The EU supply chain law is coming, that is now certain – even if it goes less far than originally planned. To whom the rules for the protection of human rights apply.

The EU states have finally passed the European supply chain law. On Friday in Brussels they agreed to plans to strengthen human rights worldwide, according to information from the Belgian EU Council Presidency. The aim is, among other things, to ensure that large companies can be held responsible in European courts in the future if they profit from human rights violations in their supply chains, such as child labor or forced labor. The European Parliament cleared the way for the project a month ago. 

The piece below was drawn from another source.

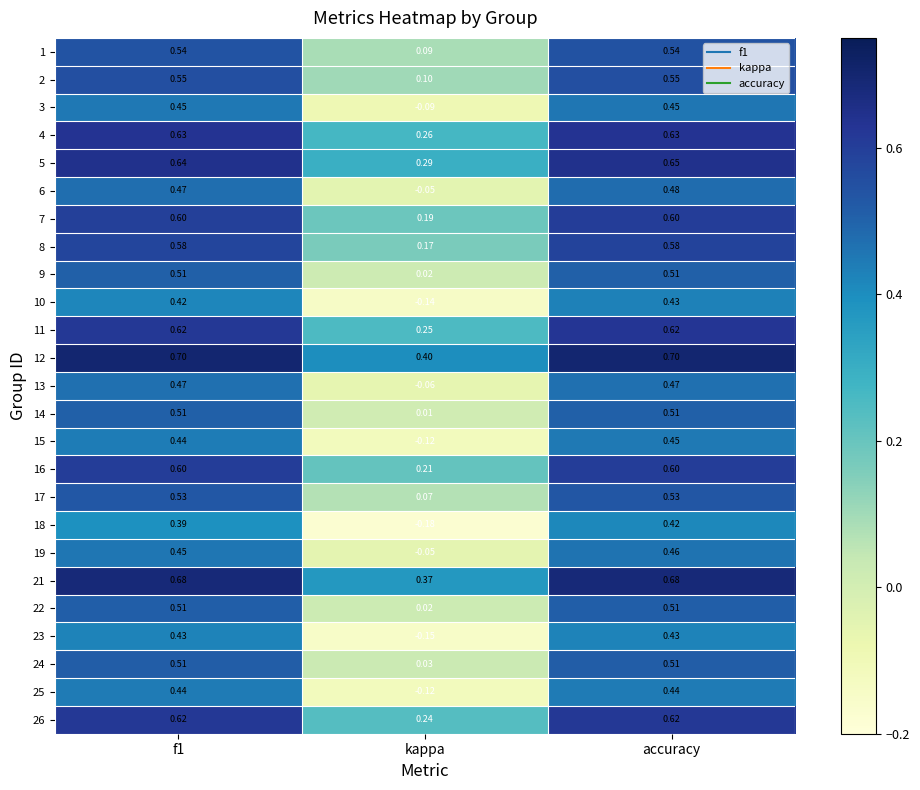

Is the value of 21 at accuracy greater than the value of 3 at f1?

Yes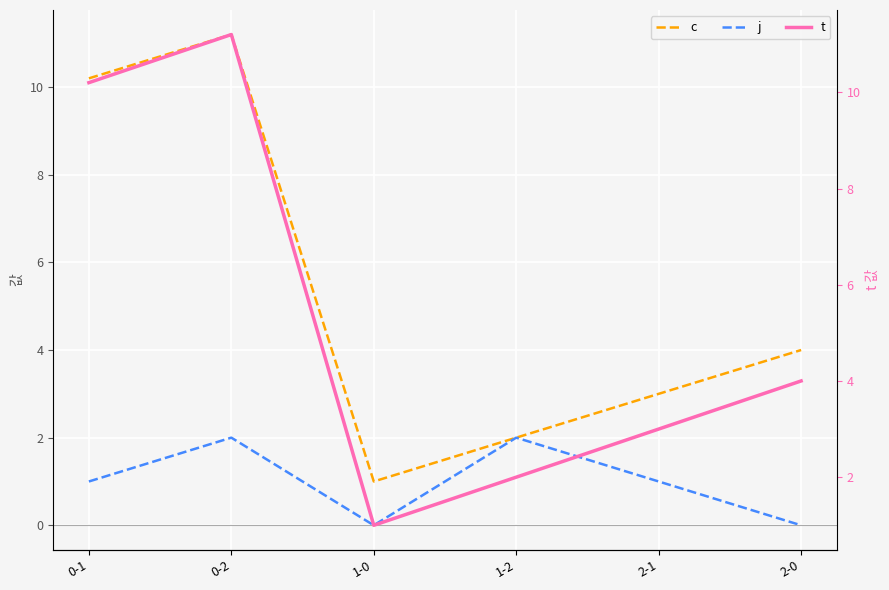

At which category does the chart reach its peak across all series?

0-2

Companies must also create climate plans. These are intended to ensure that their business model is compatible with the goal of limiting global warming to 1.5 degrees compared to pre-industrial times.

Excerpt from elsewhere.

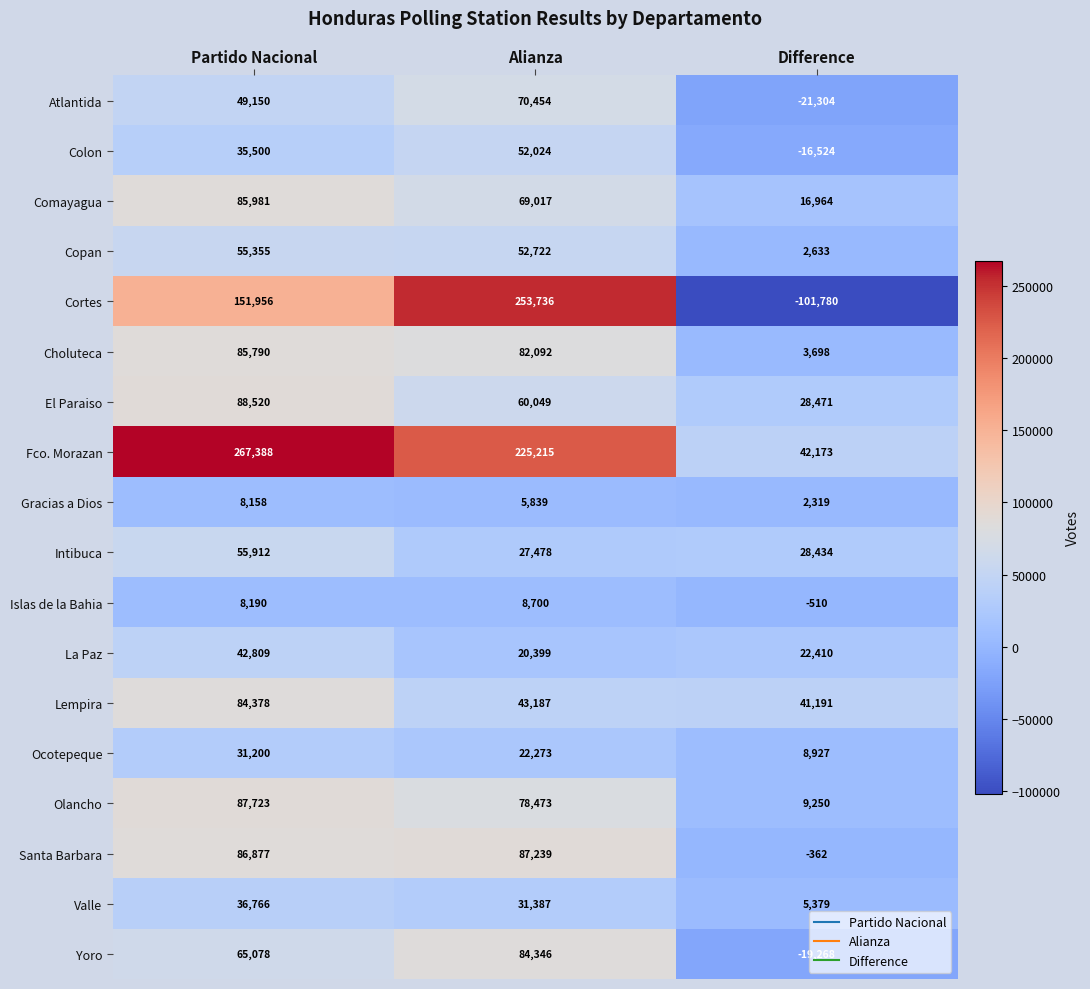

Where is Santa Barbara nearest to the value 43438?

Partido Nacional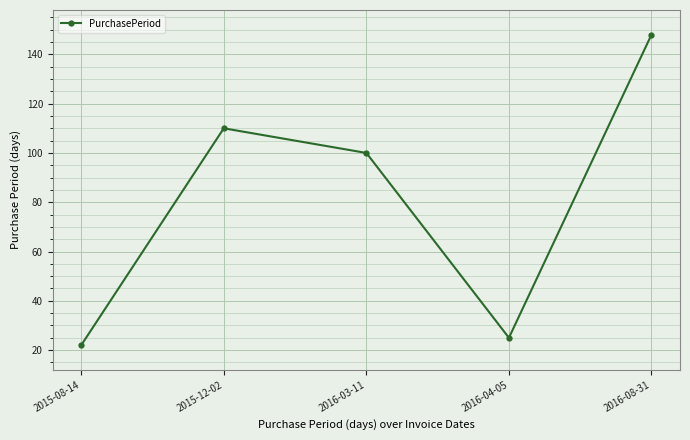

At which label is the value closest to 85?

2016-03-11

The new EU rules were weakened during the negotiation process, so that fewer companies are affected than originally planned. Instead of applying to companies with more than 500 employees and at least 150 million euros in sales, they should apply to companies with 1,000 employees and 450 million euros in sales, after a transition period of five years. 

After three years, the requirements will initially apply to companies with more than 5,000 employees and more than 1.5 billion euros in sales worldwide. After four years, these limits will then drop to 4,000 employees and 900 million in sales. 

There was also open debate in the federal government about the plan, with FDP representatives in particular saying it goes too far. They fear bureaucracy and legal risks for companies. Politicians from the SPD and the Greens, on the other hand, are in favour of the regulation. Germany already has a supply chain law, and the EU regulation goes beyond this in certain aspects – for example with regard to the liability of companies.

The text of the law now only needs to be published in the Official Journal of the EU. The EU states then have a good two years to implement the new rules into national law.